BonsaiNut
iMTB Rockstah
According to this graph our collective behavior moving forward will have a big affect on the projected number of cases.
A statistical model is only as good as the quality of its variables. Unfortunately, though I read their method detail, they did not share their math. I am particularly interested in their "social distancing" variable, since it is not social distancing at all, but rather "cell phone travel patterns". Always be careful when a "statistician" starts renaming their variables to describe them as something other than what they are.
There are huge gaps in their logic. There is no mention of true underlying case rates (supposedly 25%+ in New York City and 20%+ in LA), or the impact of of herd immunity.

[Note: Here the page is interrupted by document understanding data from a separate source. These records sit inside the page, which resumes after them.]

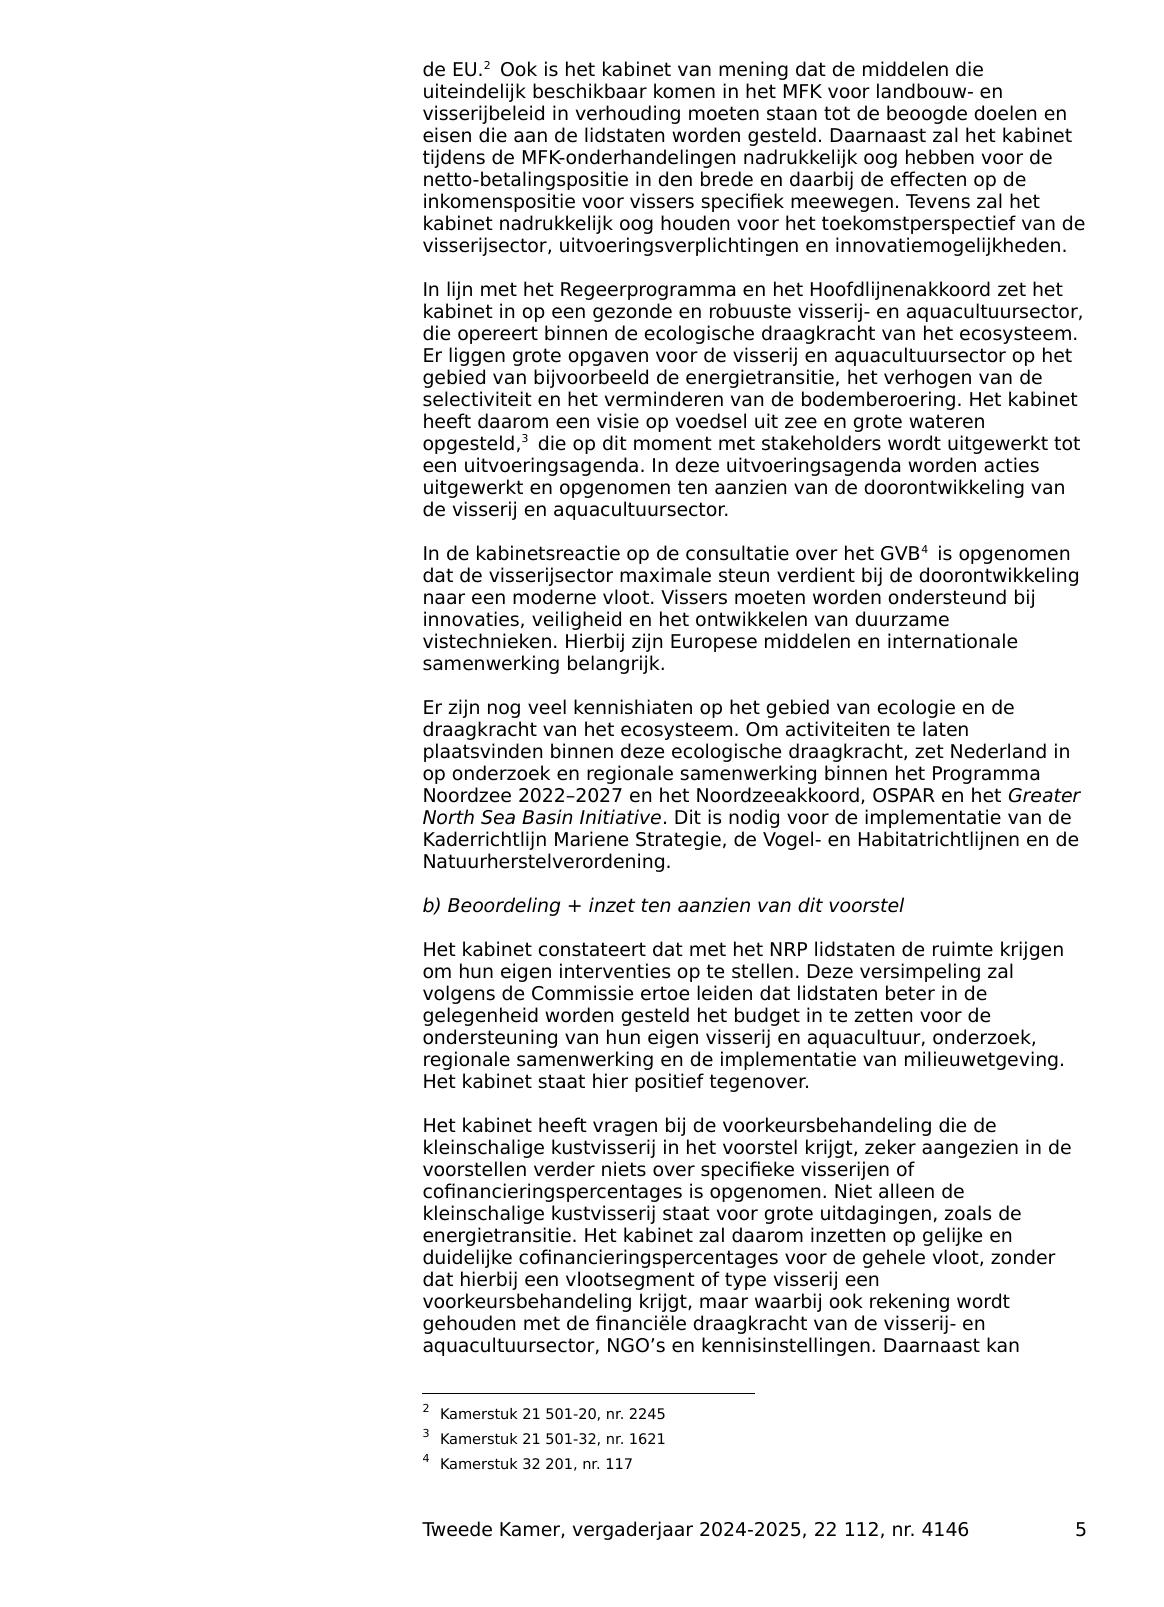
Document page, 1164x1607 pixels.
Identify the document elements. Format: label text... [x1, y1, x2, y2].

text Het kabinet heeft vragen bij de voorkeursbehandeling die de kleinschalige kustvisserij in het voorstel krijgt, zeker aangezien in de voorstellen verder niets over specifieke visserijen of cofinancieringspercentages is opgenomen. Niet alleen de kleinschalige kustvisserij staat voor grote uitdagingen, zoals de energietransitie. Het kabinet zal daarom inzetten op gelijke en duidelijke cofinancieringspercentages voor de gehele vloot, zonder dat hierbij een vlootsegment of type visserij een voorkeursbehandeling krijgt, maar waarbij ook rekening wordt gehouden met de financiële draagkracht van de visserij- en aquacultuursector, NGO’s en kennisinstellingen. Daarnaast kan [422, 1115, 1087, 1357]
text In lijn met het Regeerprogramma en het Hoofdlijnenakkoord zet het kabinet in op een gezonde en robuuste visserij- en aquacultuursector, die opereert binnen de ecologische draagkracht van het ecosysteem. Er liggen grote opgaven voor de visserij en aquacultuursector op het gebied van bijvoorbeeld de energietransitie, het verhogen van de selectiviteit en het verminderen van de bodemberoering. Het kabinet heeft daarom een visie op voedsel uit zee en grote wateren opgesteld, die op dit moment met stakeholders wordt uitgewerkt tot een uitvoeringsagenda. In deze uitvoeringsagenda worden acties uitgewerkt en opgenomen ten aanzien van de doorontwikkeling van de visserij en aquacultuursector. [422, 279, 1087, 521]
text In de kabinetsreactie op de consultatie over het GVB is opgenomen dat de visserijsector maximale steun verdient bij de doorontwikkeling naar een moderne vloot. Vissers moeten worden ondersteund bij innovaties, veiligheid en het ontwikkelen van duurzame vistechnieken. Hierbij zijn Europese middelen en internationale samenwerking belangrijk. [422, 543, 1087, 675]
subtitle b) Beoordeling + inzet ten aanzien van dit voorstel [422, 895, 1087, 917]
text Er zijn nog veel kennishiaten op het gebied van ecologie en de draagkracht van het ecosysteem. Om activiteiten te laten plaatsvinden binnen deze ecologische draagkracht, zet Nederland in op onderzoek en regionale samenwerking binnen het Programma Noordzee 2022–2027 en het Noordzeeakkoord, OSPAR en het Greater North Sea Basin Initiative. Dit is nodig voor de implementatie van de Kaderrichtlijn Mariene Strategie, de Vogel- en Habitatrichtlijnen en de Natuurherstelverordening. [422, 697, 1087, 873]
text Het kabinet constateert dat met het NRP lidstaten de ruimte krijgen om hun eigen interventies op te stellen. Deze versimpeling zal volgens de Commissie ertoe leiden dat lidstaten beter in de gelegenheid worden gesteld het budget in te zetten voor de ondersteuning van hun eigen visserij en aquacultuur, onderzoek, regionale samenwerking en de implementatie van milieuwetgeving. Het kabinet staat hier positief tegenover. [422, 939, 1087, 1093]
text Kamerstuk 21 501-32, nr. 1621 [422, 1427, 1087, 1449]
text Kamerstuk 32 201, nr. 117 [422, 1452, 1087, 1474]
text Middelen op de EU-begroting dienen besteed te worden waar de meeste EU-toegevoegde waarde zit. De belangrijkste inhoudelijke prioriteiten voor het MFK zijn het versterken van het Europees concurrentievermogen met een sterke interne markt en inzet op onderzoek en innovatie als fundament, een stevig migratie- en asielbeleid, en veiligheid en defensie. Het kabinet zal naast eerder genoemde prioriteiten voor het MFK ook aandacht hebben voor de voedselzekerheid en het belang daarvan voor de weerbaarheid van de EU. Ook is het kabinet van mening dat de middelen die uiteindelijk beschikbaar komen in het MFK voor landbouw- en visserijbeleid in verhouding moeten staan tot de beoogde doelen en eisen die aan de lidstaten worden gesteld. Daarnaast zal het kabinet tijdens de MFK-onderhandelingen nadrukkelijk oog hebben voor de netto-betalingspositie in den brede en daarbij de effecten op de inkomenspositie voor vissers specifiek meewegen. Tevens zal het kabinet nadrukkelijk oog houden voor het toekomstperspectief van de visserijsector, uitvoeringsverplichtingen en innovatiemogelijkheden. [422, 59, 1087, 257]
text Kamerstuk 21 501-20, nr. 2245 [422, 1402, 1087, 1424]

There is no mention of natural seasonality - and the natural reduction in social interactions in the summer as students are out of school. No mention of the structural changes to the economy, and the 20% of people who are now unemployed and won't be returning to work any time soon. There is no behavioral component included - and the assumption is that anyone returning to any non-essential business is going to behave exactly as they did PRIOR to the pandemic, and there will be no health-related behavioral changes (no masks, no sterilizing shopping carts, no increased washing of hands, no gloves at gas stations or increased distancing at restaurants, etc). Basically they are expecting us to believe that the nanosecond social distancing protocols are repealed, everyone is going to instantly return to "business as usual".
I don't buy it.
(1) Correlation does not equal causality. Just because they can get numbers to fit history, does not automatically mean they can use those same numbers to project history forward.
(2) The only thing worse than no math is bad math. This is bad math.
(3) Tell me the result you want to see, and I can create a statistical model to show that result. It doesn't mean that the model is correct... just that the math works.
Good thing you don't live in Snohomish County, WA. If they loosen up social distancing rules by even 50%, the entire population is going to die by October (sarcasm).